I think I was made to live in a different environment, like the coast of Scotland for instance. That sounds like a place that would be my perfect environment. Anyone want to move with me? Or maybe we could just relocate and Summer in Scotland? Good. Sounds like a plan.
So, what’s the lesson here? Patience. Patient, I am not. (As Yoda would say. What’s with the Star Wars references? It works, okay. Leave me alone.) I will never embrace my sweatiness. Never. Remember, I’m a menopause-lifer (the hot flash part). Sweat love, can I do it? Can I love the sweat? Nope, not yet. Bikram Yoga would be my hell. Sweat is like a plague. Like grasshoppers eating the harvest, or a virus that refuses to be expelled. IT RETURNS, every year when the temperature rises above 85 degrees. I always catch this terrible plague. It embraces me with arms wide open. Sweat is my eager lover. My unwanted lover. It’s like Pepe Le Pew and the cat girlfriend that he smothers at every turn. She just wants to be rid of Pepe, but he always finds her. Sweat is my Pepe Le Pew. Do you see the kitty cat? She tries ad nauseam to escape from the embrace of Pepe, to no avail. He keeps finding her and squeezing her and leaving his scent on her, in spite of her constant escape maneuvering. That’s me, the wide-eyed girlfriend. Always uncomfortable and looking for a way to move away from the events that lead to sweat.
It’s fairly simple. I walk from my classroom to the office. Sweatastic. I load groceries into my car. Sweatastic.

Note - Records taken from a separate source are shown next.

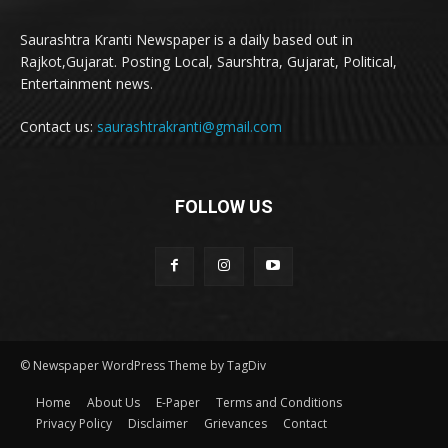
Saurashtra Kranti Newspaper is a daily based out in
Rajkot,Gujarat. Posting Local, Saurshtra, Gujarat, Political,
Entertainment news.
Contact us:
saurashtrakranti@gmail.com
FOLLOW US
© Newspaper WordPress Theme by TagDiv
Home
About Us
E-Paper
Terms and Conditions
Privacy Policy
Disclaimer
Grievances
Contact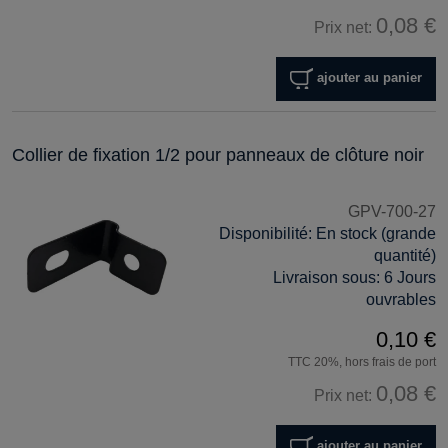
0,08 €
Prix net:
ajouter au panier
Collier de fixation 1/2 pour panneaux de clôture noir
GPV-700-27
Disponibilité:
En stock (grande
quantité)
Livraison sous:
6 Jours
ouvrables
0,10 €
TTC 20%, hors frais de port
0,08 €
Prix net:
ajouter au panier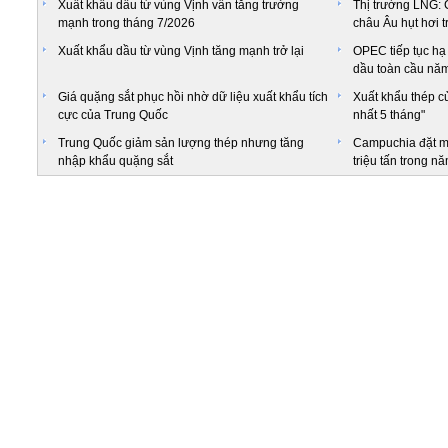
Xuất khẩu dầu từ vùng Vịnh vẫn tăng trưởng
Thị trường LNG:
mạnh trong tháng 7/2026
châu Âu hụt hơi tr
Xuất khẩu dầu từ vùng Vịnh tăng mạnh trở lại
OPEC tiếp tục hạ
dầu toàn cầu nă
Giá quặng sắt phục hồi nhờ dữ liệu xuất khẩu tích
Xuất khẩu thép c
cực của Trung Quốc
nhất 5 tháng"
Trung Quốc giảm sản lượng thép nhưng tăng
Campuchia đặt mụ
nhập khẩu quặng sắt
triệu tấn trong n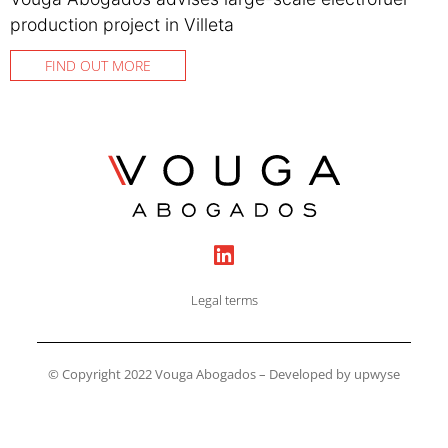
production project in Villeta
FIND OUT MORE
Legal terms
© Copyright 2022 Vouga Abogados – Developed by upwyse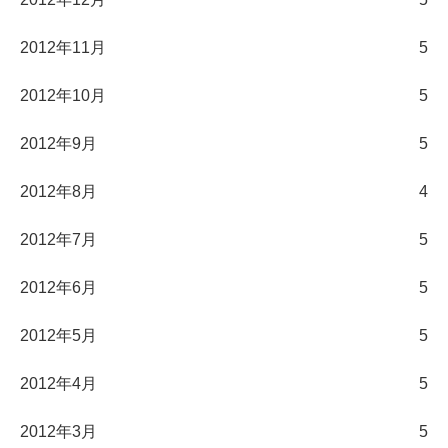
2012年11月
5
2012年10月
5
2012年9月
5
2012年8月
4
2012年7月
5
2012年6月
5
2012年5月
5
2012年4月
5
2012年3月
5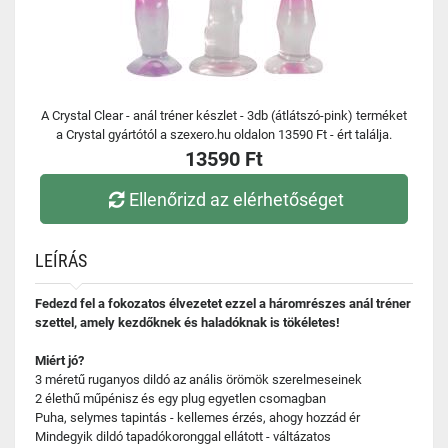
A Crystal Clear - anál tréner készlet - 3db (átlátszó-pink) terméket
a Crystal gyártótól a szexero.hu oldalon 13590 Ft - ért találja.
13590 Ft
Ellenőrizd az elérhetőséget
LEÍRÁS
Fedezd fel a fokozatos élvezetet ezzel a háromrészes anál tréner
szettel, amely kezdőknek és haladóknak is tökéletes!
Miért jó?
3 méretű ruganyos dildó az anális örömök szerelmeseinek
2 élethű műpénisz és egy plug egyetlen csomagban
Puha, selymes tapintás - kellemes érzés, ahogy hozzád ér
Mindegyik dildó tapadókoronggal ellátott - váltázatos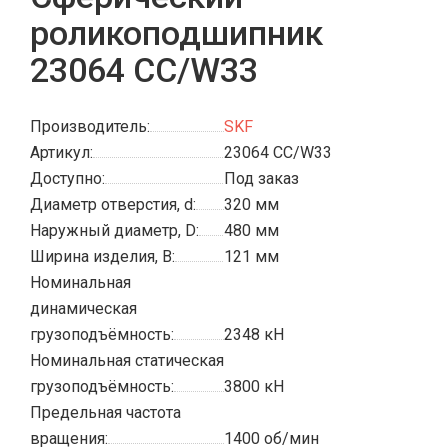
роликоподшипник
23064 CC/W33
Производитель:
SKF
Артикул:
23064 CC/W33
Доступно:
Под заказ
Диаметр отверстия, d:
320 мм
Наружный диаметр, D:
480 мм
Ширина изделия, B:
121 мм
Номинальная
динамическая
грузоподъёмность:
2348 кН
Номинальная статическая
грузоподъёмность:
3800 кН
Предельная частота
вращения:
1400 об/мин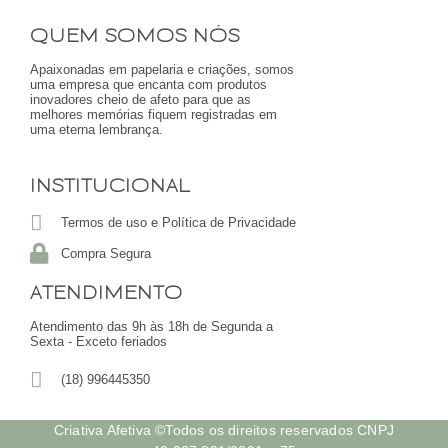
QUEM SOMOS NÓS
Apaixonadas em papelaria e criações, somos
uma empresa que encanta com produtos
inovadores cheio de afeto para que as
melhores memórias fiquem registradas em
uma eterna lembrança.
INSTITUCIONAL
Termos de uso e Política de Privacidade
Compra Segura
ATENDIMENTO
Atendimento das 9h às 18h de Segunda a
Sexta - Exceto feriados
(18) 996445350
Criativa Afetiva ©Todos os direitos reservados CNPJ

I sit in an uncomfortably stuffy room. Sweatastic. I AM SWEATASTIC in all of July, August, September and part of October, every year. Like a splinter that can’t be extracted through layers of skin. Like the woman in Sam’s Club who insists on multiple transactions and rescanning of her precious bagels while my ice cream is melting the cart two carts back (this happened today and I didn’t buy the ice cream for me, in case you were wondering). Like skin that touches skin or any other surface. Like Heather Locklear in the hair commercials, “Don’t hate me because I’m beautiful.” Turn and glance back at the camera with wet-cat-face-and-hairage, and change to, ” Don’t hate me because I sweat.” (It doesn’t roll off the tongue in same way. Oh well.)
I sweat, therefore I’m human.
Sweat, my nemesis.
Sisters in sweat. I’ll be your friend, no matter how schweaty you be.
I’m a Sweat Saint.
I’ve earned my Sweat Badge.
(The picture doesn’t accurately picture the sweat I felt along my hairline.)
I love youse.
Until next Friday. Sweat on peoples! (I’ll be searching for fans, drinking ice cold drinks and finding the closest air conditioning vent.) Love you loves.
Gastric Bypass Update:
I’m inching closer to 60 pounds of weight loss, depending on the day I weigh myself. I’ve been sick this week. The first time in a long time. It was my time to break down, while on vacation. When else?